The IndiaAI initiative is playing a key role here. Startups can apply for GPU access through IndiaAI and receive subsidies up to 40%, depending on the project. We’ve already fulfilled GPU orders for some startups, making us the only H200 provider in the country at this scale. It is an excellent card for training AI models.
While the initial 18 months will focus on training, we expect inference workloads to overtake training within two years, and we are preparing for that transition.
AIS: NxtGen started as a data centre company. How has the journey to a full-stack AI and cloud firm looked like?
Data centres have become a real-estate play. On the compute side, significant changes have happened. What we saw for the first 12 years of our existence as a company—the same data centre space, same amount of power—our compute has increased 10 times.
Hardware density has drastically improved—where we used to run 12 CPUs in one unit, we now run up to 196. The form factor hasn’t changed much, but compute and storage have increased 10x, while power consumption has only grown ~30%.
The surprise came with AI. Our current AI deployments require up to 100 kilowatts per rack—compared to the 8 kilowatts per rack used in traditional cloud workloads. And that’s only increasing.
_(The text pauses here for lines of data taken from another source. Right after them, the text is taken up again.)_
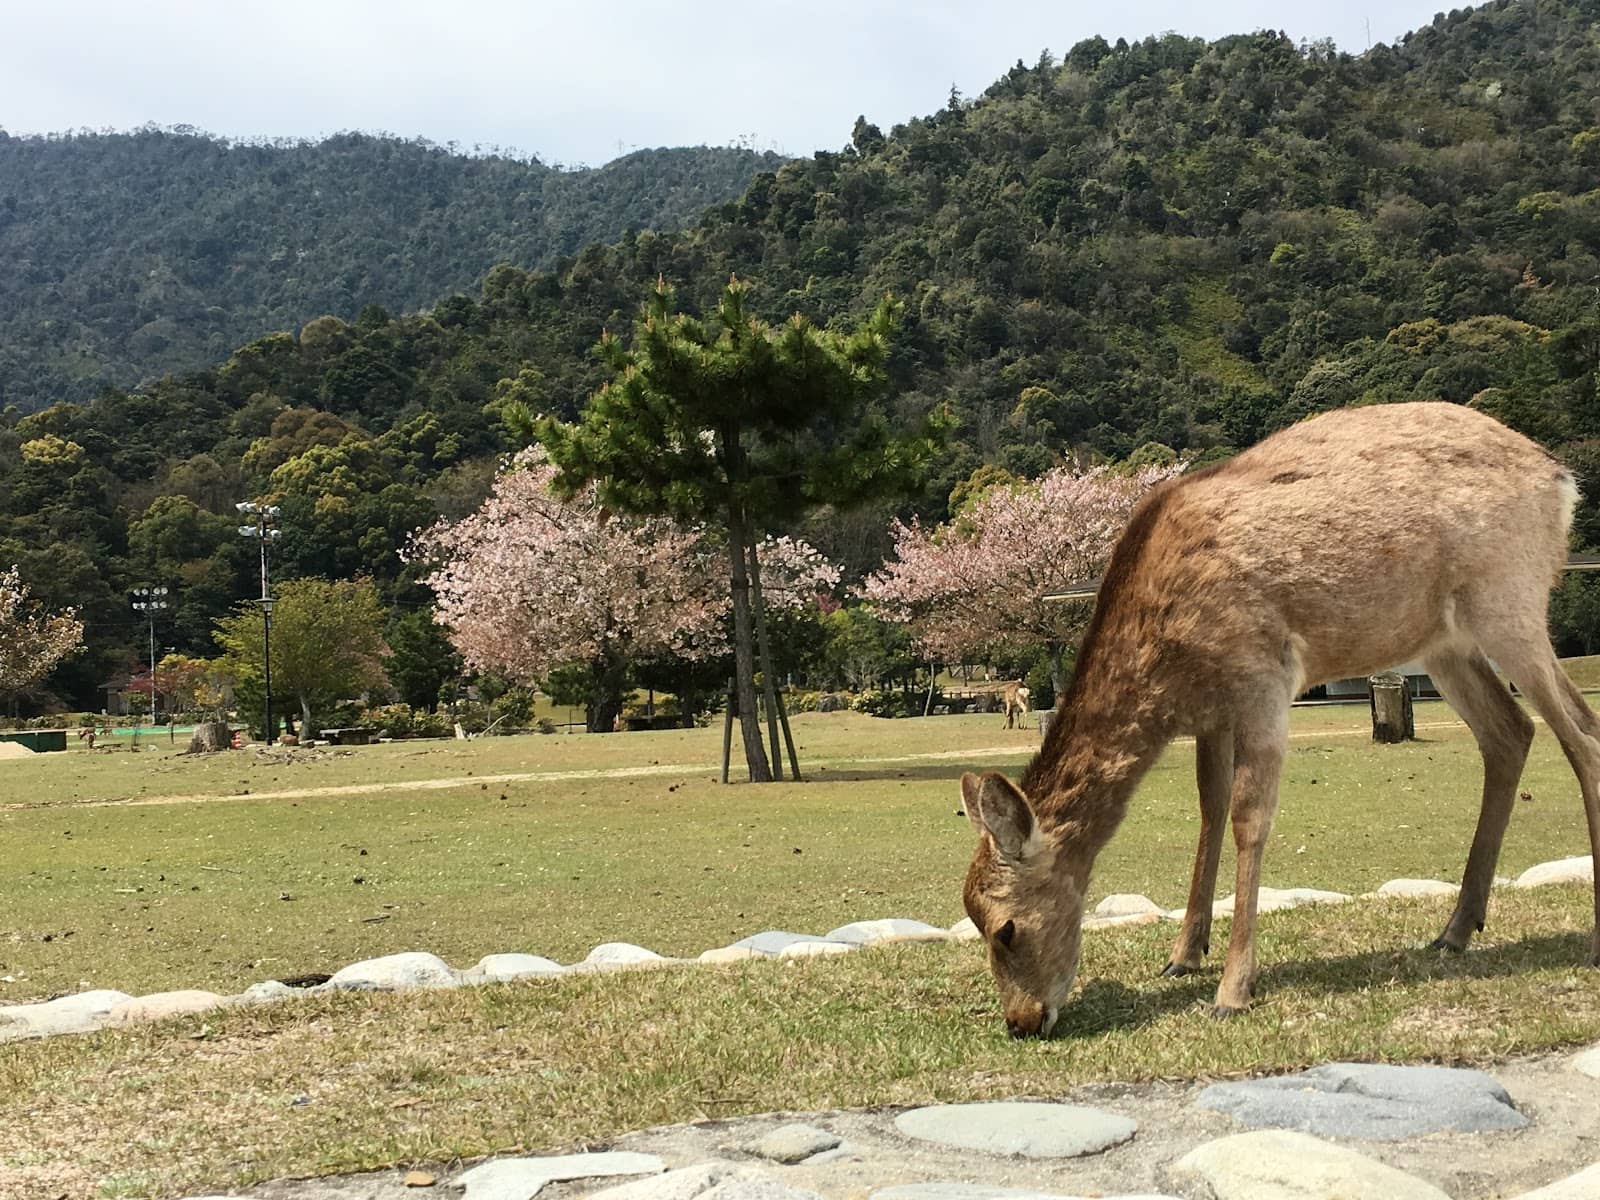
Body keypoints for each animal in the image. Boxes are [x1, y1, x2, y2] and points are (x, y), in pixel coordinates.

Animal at [960, 401, 1600, 1039]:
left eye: (1005, 928)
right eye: (974, 920)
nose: (1021, 1021)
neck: (1171, 671)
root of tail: (1560, 477)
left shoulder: (1263, 678)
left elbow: (1249, 819)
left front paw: (1233, 988)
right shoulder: (1213, 714)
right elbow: (1210, 808)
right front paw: (1183, 955)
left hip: (1509, 600)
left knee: (1582, 733)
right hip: (1445, 643)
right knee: (1511, 732)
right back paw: (1455, 929)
Next year, with NVIDIA's upcoming Ultra Rubin, we’ll need to support up to 600 kilowatts per rack.
Physical data centres have become very redundant in that sense. It is the ability to pack compute that is the real game. We currently operate five hyperscale data centres (large-scale facilities) along with 16 on-premise edge (local data centres) deployments.
We are a pure-play cloud, and it has been a natural progression into AI-services in the cloud. We are not going to play the GPU-as-a-service game. We ourselves are going to build use cases for our customers and run them for the long term. In two years, that will be a fairly large market.
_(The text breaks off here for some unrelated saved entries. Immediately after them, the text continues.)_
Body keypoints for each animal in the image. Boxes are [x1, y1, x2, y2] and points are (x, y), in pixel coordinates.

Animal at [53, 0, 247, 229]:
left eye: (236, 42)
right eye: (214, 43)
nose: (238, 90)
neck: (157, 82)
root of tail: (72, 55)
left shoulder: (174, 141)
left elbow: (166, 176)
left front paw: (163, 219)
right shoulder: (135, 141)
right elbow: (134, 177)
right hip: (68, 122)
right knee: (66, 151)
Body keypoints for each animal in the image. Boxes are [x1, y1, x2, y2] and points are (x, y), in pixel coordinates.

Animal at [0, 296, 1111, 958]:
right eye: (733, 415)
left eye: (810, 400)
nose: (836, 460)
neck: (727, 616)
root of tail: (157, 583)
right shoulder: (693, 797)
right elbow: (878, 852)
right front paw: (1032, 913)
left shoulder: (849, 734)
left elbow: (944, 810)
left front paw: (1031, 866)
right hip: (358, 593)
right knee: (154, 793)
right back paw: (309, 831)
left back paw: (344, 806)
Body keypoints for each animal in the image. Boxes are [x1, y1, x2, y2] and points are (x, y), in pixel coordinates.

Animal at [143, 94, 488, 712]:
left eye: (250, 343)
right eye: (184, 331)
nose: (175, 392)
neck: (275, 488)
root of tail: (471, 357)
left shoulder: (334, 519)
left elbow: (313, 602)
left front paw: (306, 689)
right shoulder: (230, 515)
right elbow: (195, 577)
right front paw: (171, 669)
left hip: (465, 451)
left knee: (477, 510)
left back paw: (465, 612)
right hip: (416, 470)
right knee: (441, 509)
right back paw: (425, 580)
AIS: Could you highlight a few interesting AI use cases you’re currently working on?
Video summarisation is an interesting use case. We are helping one of the state governments search and analyse all parliamentary videos. For instance, we took about 1,000 hours of footage, where they wish to gain more information around the discussions regarding women and child welfare. So, you ask that question, and AI extracts snippets of all related discussions.
Juris, our legal AI model, enhances efficiency for legal professionals. It analyses complex cases, identifies relevant precedents, and summarises lengthy documents. With access to a repository of over 5 lakh documents, it includes legal information comprising cases, court judgements, acts, regulations, and laws.
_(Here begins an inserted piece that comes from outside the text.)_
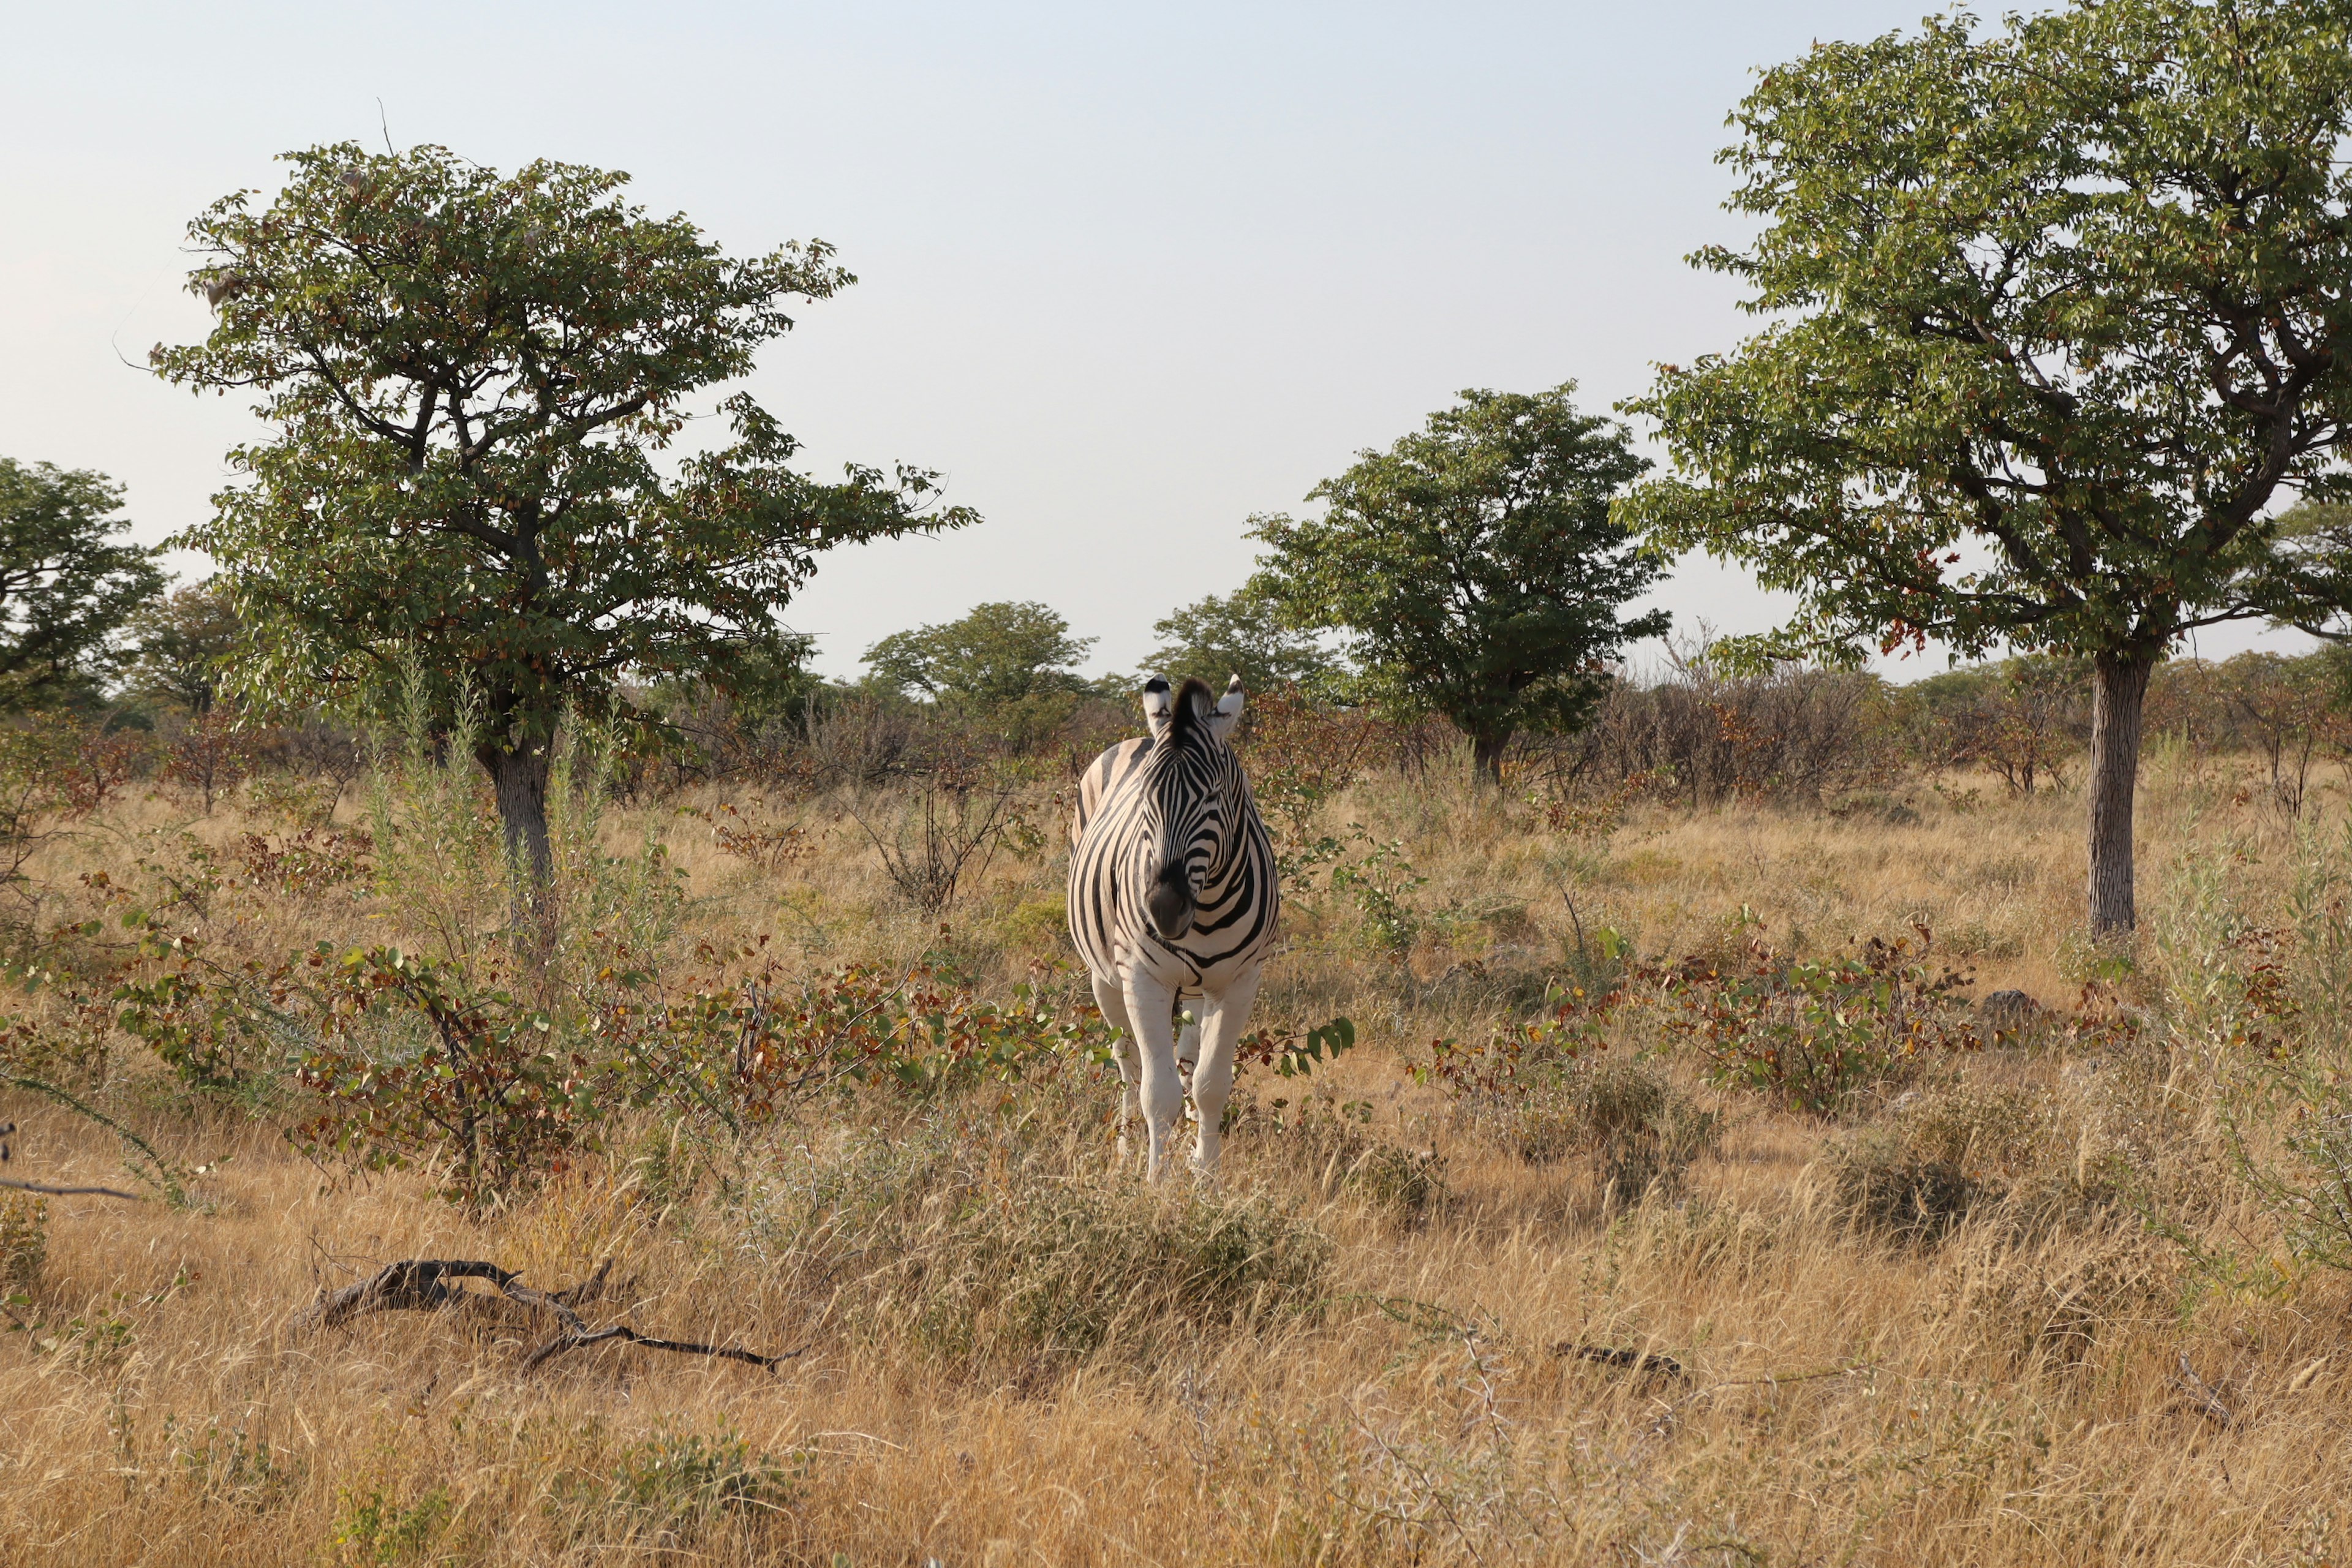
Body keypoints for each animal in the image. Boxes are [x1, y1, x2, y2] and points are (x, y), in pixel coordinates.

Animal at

AIS: Are you monetising these AI solutions?
ASR: Our AI chat offering is currently being piloted with two large PSUs, each with around 30,000 users. For example, our internal AI assistant helps retain organisational knowledge that would otherwise get lost in WhatsApp conversations.
We’re not pricing by GPU usage. Instead, we look at the workload. For instance, if a physical customer support agent costs Rs 28,000–31,000 a month, our AI agent should provide better performance and empathy at a lower cost. That’s the benchmark we’re aiming to beat.
AIS: AI is moving faster than customer demand. Are enterprises ready for this shift, especially with data sensitivity and on-premise requirements?
One of our key decisions was utilising our existing foundation of 140 petabytes of storage from approximately 1,000 customers. We decided to first deploy AI on this production data, knowing that enterprises would naturally be hesitant to grant data access—and understandably so, given the uncertainties around AI data processing.
Now, technology is evolving so fast that enterprises are playing catch-up. Many are hesitant about sharing data. That's precisely why we chose to focus on enterprise-owned data as our starting point.
However, the ecosystem is changing. Tools like Microsoft CoPilot and Office365 are already accessing enterprise data; so the reluctance is slowly easing. We’re now seeing proof-of-concepts turn into production rollouts more quickly than before.